### GIVEN PROBLEM:
Extract all records. Keep each one exact.

──────

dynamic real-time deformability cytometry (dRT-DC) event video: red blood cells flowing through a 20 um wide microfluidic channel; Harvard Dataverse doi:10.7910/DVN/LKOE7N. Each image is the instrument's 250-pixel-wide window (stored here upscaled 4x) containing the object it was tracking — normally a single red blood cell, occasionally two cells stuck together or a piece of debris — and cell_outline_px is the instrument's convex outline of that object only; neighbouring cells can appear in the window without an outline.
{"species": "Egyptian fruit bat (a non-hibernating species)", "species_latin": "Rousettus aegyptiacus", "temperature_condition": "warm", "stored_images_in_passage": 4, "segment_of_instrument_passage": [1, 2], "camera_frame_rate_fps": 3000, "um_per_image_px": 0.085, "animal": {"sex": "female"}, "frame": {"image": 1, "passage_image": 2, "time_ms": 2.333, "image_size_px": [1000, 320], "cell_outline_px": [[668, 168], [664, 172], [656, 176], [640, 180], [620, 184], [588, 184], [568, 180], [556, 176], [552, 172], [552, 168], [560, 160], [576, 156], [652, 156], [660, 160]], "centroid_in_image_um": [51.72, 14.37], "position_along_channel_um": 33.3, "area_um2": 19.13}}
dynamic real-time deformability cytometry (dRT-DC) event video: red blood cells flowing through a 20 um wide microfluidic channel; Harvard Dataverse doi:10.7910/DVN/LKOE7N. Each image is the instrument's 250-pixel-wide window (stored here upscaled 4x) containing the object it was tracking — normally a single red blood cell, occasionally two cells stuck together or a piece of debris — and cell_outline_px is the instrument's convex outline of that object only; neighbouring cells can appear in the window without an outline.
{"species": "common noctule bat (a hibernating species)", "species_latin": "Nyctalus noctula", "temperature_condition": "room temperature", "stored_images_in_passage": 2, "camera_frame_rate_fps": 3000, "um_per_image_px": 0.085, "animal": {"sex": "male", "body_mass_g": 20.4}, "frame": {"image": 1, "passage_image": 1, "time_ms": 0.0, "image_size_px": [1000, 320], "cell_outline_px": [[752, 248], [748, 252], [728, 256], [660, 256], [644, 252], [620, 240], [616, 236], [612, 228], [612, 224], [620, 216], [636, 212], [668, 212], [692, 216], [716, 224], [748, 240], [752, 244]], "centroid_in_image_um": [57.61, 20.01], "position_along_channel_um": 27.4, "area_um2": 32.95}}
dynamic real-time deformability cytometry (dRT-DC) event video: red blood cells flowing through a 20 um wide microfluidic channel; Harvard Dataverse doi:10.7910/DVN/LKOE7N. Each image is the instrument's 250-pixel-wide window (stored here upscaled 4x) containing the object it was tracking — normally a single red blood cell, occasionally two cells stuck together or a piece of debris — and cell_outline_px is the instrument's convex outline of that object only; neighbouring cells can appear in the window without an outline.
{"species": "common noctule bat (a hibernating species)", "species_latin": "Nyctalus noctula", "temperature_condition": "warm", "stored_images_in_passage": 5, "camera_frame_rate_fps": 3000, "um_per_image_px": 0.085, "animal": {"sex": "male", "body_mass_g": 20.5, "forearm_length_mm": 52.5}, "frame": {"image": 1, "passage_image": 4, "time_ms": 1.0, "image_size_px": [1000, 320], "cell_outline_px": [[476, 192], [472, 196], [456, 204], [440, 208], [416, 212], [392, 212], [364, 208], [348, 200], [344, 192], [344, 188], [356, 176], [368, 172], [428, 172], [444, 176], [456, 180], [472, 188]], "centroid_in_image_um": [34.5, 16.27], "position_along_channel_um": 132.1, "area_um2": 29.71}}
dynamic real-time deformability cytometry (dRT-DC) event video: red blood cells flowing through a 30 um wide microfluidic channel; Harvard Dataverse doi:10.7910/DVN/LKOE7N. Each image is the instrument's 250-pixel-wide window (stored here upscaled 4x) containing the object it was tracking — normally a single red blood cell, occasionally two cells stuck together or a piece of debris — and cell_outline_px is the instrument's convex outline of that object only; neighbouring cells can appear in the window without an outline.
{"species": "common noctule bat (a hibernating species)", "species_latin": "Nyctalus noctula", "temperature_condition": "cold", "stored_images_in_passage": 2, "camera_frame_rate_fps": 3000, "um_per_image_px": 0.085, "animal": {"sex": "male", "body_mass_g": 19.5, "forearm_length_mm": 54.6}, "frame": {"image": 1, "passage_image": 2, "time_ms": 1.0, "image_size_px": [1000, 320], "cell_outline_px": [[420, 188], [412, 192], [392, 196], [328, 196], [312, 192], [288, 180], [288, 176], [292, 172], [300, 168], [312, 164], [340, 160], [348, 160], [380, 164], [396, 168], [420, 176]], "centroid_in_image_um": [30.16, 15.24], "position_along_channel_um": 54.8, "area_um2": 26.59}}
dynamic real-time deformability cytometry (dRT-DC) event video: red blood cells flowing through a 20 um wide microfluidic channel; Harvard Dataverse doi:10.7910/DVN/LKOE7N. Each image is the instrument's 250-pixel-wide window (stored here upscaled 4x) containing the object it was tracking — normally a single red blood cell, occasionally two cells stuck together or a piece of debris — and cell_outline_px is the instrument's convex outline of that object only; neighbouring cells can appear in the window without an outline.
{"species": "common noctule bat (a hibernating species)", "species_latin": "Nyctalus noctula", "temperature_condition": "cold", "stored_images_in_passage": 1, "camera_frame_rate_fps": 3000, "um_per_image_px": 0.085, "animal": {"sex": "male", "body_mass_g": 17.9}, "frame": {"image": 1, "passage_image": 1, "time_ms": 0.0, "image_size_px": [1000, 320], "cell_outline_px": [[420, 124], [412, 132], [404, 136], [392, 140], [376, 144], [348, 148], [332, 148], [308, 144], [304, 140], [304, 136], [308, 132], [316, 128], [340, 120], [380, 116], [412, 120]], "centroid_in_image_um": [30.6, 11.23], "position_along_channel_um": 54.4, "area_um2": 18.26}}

──────

### RESULT FOR THIS TASK:
dynamic real-time deformability cytometry (dRT-DC) event video: red blood cells flowing through a 20 um wide microfluidic channel; Harvard Dataverse doi:10.7910/DVN/LKOE7N. Each image is the instrument's 250-pixel-wide window (stored here upscaled 4x) containing the object it was tracking — normally a single red blood cell, occasionally two cells stuck together or a piece of debris — and cell_outline_px is the instrument's convex outline of that object only; neighbouring cells can appear in the window without an outline.
{"species": "Egyptian fruit bat (a non-hibernating species)", "species_latin": "Rousettus aegyptiacus", "temperature_condition": "warm", "stored_images_in_passage": 4, "segment_of_instrument_passage": [1, 2], "camera_frame_rate_fps": 3000, "um_per_image_px": 0.085, "animal": {"sex": "female"}, "frame": {"image": 1, "passage_image": 2, "time_ms": 2.333, "image_size_px": [1000, 320], "cell_outline_px": [[668, 168], [664, 172], [656, 176], [640, 180], [620, 184], [588, 184], [568, 180], [556, 176], [552, 172], [552, 168], [560, 160], [576, 156], [652, 156], [660, 160]], "centroid_in_image_um": [51.72, 14.37], "position_along_channel_um": 33.3, "area_um2": 19.13}}
dynamic real-time deformability cytometry (dRT-DC) event video: red blood cells flowing through a 20 um wide microfluidic channel; Harvard Dataverse doi:10.7910/DVN/LKOE7N. Each image is the instrument's 250-pixel-wide window (stored here upscaled 4x) containing the object it was tracking — normally a single red blood cell, occasionally two cells stuck together or a piece of debris — and cell_outline_px is the instrument's convex outline of that object only; neighbouring cells can appear in the window without an outline.
{"species": "common noctule bat (a hibernating species)", "species_latin": "Nyctalus noctula", "temperature_condition": "room temperature", "stored_images_in_passage": 2, "camera_frame_rate_fps": 3000, "um_per_image_px": 0.085, "animal": {"sex": "male", "body_mass_g": 20.4}, "frame": {"image": 1, "passage_image": 1, "time_ms": 0.0, "image_size_px": [1000, 320], "cell_outline_px": [[752, 248], [748, 252], [728, 256], [660, 256], [644, 252], [620, 240], [616, 236], [612, 228], [612, 224], [620, 216], [636, 212], [668, 212], [692, 216], [716, 224], [748, 240], [752, 244]], "centroid_in_image_um": [57.61, 20.01], "position_along_channel_um": 27.4, "area_um2": 32.95}}
dynamic real-time deformability cytometry (dRT-DC) event video: red blood cells flowing through a 20 um wide microfluidic channel; Harvard Dataverse doi:10.7910/DVN/LKOE7N. Each image is the instrument's 250-pixel-wide window (stored here upscaled 4x) containing the object it was tracking — normally a single red blood cell, occasionally two cells stuck together or a piece of debris — and cell_outline_px is the instrument's convex outline of that object only; neighbouring cells can appear in the window without an outline.
{"species": "common noctule bat (a hibernating species)", "species_latin": "Nyctalus noctula", "temperature_condition": "warm", "stored_images_in_passage": 5, "camera_frame_rate_fps": 3000, "um_per_image_px": 0.085, "animal": {"sex": "male", "body_mass_g": 20.5, "forearm_length_mm": 52.5}, "frame": {"image": 1, "passage_image": 4, "time_ms": 1.0, "image_size_px": [1000, 320], "cell_outline_px": [[476, 192], [472, 196], [456, 204], [440, 208], [416, 212], [392, 212], [364, 208], [348, 200], [344, 192], [344, 188], [356, 176], [368, 172], [428, 172], [444, 176], [456, 180], [472, 188]], "centroid_in_image_um": [34.5, 16.27], "position_along_channel_um": 132.1, "area_um2": 29.71}}
dynamic real-time deformability cytometry (dRT-DC) event video: red blood cells flowing through a 30 um wide microfluidic channel; Harvard Dataverse doi:10.7910/DVN/LKOE7N. Each image is the instrument's 250-pixel-wide window (stored here upscaled 4x) containing the object it was tracking — normally a single red blood cell, occasionally two cells stuck together or a piece of debris — and cell_outline_px is the instrument's convex outline of that object only; neighbouring cells can appear in the window without an outline.
{"species": "common noctule bat (a hibernating species)", "species_latin": "Nyctalus noctula", "temperature_condition": "cold", "stored_images_in_passage": 2, "camera_frame_rate_fps": 3000, "um_per_image_px": 0.085, "animal": {"sex": "male", "body_mass_g": 19.5, "forearm_length_mm": 54.6}, "frame": {"image": 1, "passage_image": 2, "time_ms": 1.0, "image_size_px": [1000, 320], "cell_outline_px": [[420, 188], [412, 192], [392, 196], [328, 196], [312, 192], [288, 180], [288, 176], [292, 172], [300, 168], [312, 164], [340, 160], [348, 160], [380, 164], [396, 168], [420, 176]], "centroid_in_image_um": [30.16, 15.24], "position_along_channel_um": 54.8, "area_um2": 26.59}}
dynamic real-time deformability cytometry (dRT-DC) event video: red blood cells flowing through a 20 um wide microfluidic channel; Harvard Dataverse doi:10.7910/DVN/LKOE7N. Each image is the instrument's 250-pixel-wide window (stored here upscaled 4x) containing the object it was tracking — normally a single red blood cell, occasionally two cells stuck together or a piece of debris — and cell_outline_px is the instrument's convex outline of that object only; neighbouring cells can appear in the window without an outline.
{"species": "common noctule bat (a hibernating species)", "species_latin": "Nyctalus noctula", "temperature_condition": "cold", "stored_images_in_passage": 1, "camera_frame_rate_fps": 3000, "um_per_image_px": 0.085, "animal": {"sex": "male", "body_mass_g": 17.9}, "frame": {"image": 1, "passage_image": 1, "time_ms": 0.0, "image_size_px": [1000, 320], "cell_outline_px": [[420, 124], [412, 132], [404, 136], [392, 140], [376, 144], [348, 148], [332, 148], [308, 144], [304, 140], [304, 136], [308, 132], [316, 128], [340, 120], [380, 116], [412, 120]], "centroid_in_image_um": [30.6, 11.23], "position_along_channel_um": 54.4, "area_um2": 18.26}}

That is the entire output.